Жители Гидры – очень выносливые существа, тем более те из них, что прошли горнило вступительных экзаменов в Школу прогрессоров. Поэтому неудивительно, что организм Молчуна поборол нервную горячку и залечил травмы, полученные при ударе о скалу. Он обрел власть над своим телом и даже преобразовал его в привычную гидру, только совсем небольшую, по размеру спасительной раковины. Следовало теперь осмыслить сложившуюся ситуацию и мизерные шансы на выполнение задания. И тут Молчун, к своему удивлению, обнаружил провалы в памяти!
Нет, то, что он прогрессор с планеты Гидра и звать его Молчун, он помнил. А это планета Гея, на которую он прилетел на космическом боте в паре – надо же – с Везунчиком! Посадка была аварийной, они упали в воду и… И все, дальше он ничего не помнил. Куда девался Везунчик? Где этот долбаный бот? Или хотя бы его координаты в памяти… И с какой стати он залез в раковину и уменьшил себя до последнего предела? Попробуй теперь нарастить рабочий объем и энергетический ресурс…

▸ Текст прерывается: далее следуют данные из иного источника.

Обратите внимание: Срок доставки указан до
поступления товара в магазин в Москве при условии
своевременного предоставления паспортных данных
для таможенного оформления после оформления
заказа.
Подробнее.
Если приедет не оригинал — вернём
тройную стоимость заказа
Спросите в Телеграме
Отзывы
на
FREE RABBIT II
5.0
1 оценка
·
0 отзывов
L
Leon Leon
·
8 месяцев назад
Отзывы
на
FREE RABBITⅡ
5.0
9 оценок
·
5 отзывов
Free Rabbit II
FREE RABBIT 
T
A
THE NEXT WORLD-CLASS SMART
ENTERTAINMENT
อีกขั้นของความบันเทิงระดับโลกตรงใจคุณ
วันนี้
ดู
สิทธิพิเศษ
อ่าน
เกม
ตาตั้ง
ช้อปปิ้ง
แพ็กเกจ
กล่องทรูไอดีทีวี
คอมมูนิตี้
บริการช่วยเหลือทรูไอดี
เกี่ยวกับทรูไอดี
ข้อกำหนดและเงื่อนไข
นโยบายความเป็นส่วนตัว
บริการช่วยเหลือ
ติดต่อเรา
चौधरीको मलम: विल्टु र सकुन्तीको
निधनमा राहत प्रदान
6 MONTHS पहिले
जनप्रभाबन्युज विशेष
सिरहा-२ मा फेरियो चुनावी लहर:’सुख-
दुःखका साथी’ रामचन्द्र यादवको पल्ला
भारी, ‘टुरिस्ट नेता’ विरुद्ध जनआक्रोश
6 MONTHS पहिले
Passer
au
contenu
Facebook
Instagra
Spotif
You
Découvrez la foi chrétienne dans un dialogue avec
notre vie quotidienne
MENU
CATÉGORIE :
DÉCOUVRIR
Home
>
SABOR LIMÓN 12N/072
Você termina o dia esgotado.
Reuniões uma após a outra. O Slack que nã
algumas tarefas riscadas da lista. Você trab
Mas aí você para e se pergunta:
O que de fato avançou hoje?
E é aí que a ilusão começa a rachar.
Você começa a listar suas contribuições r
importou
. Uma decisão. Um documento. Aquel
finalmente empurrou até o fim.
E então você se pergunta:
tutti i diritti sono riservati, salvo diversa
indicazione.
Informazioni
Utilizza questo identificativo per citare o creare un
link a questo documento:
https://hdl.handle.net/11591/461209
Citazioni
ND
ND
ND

Не было ясности и с прогрессорской миссией. Им надлежало… не то вывезти, не то устранить… президента какой-то геянской страны – но какой? И как звать этого президента? Полные потемки… Хотя… что-то такое брезжит… Имя похоже, кажется, на геянское название какого-то химического элемента…Да, так говорил Везунчик! А какие у них названия элементов? Тоже ведь толком не помню. Стой: оксигениум, гидрогениум, феррум… Не то, как то короче: гар, вар, бар? Нет, не помню!
Подведем итоги: напарника нет, корабля нет, объекта акции нет. Что же теперь делать? Видимо пока просто выживать, приходить в норму. А там, глядишь, и амнезия пройдет, вспомню все что надо.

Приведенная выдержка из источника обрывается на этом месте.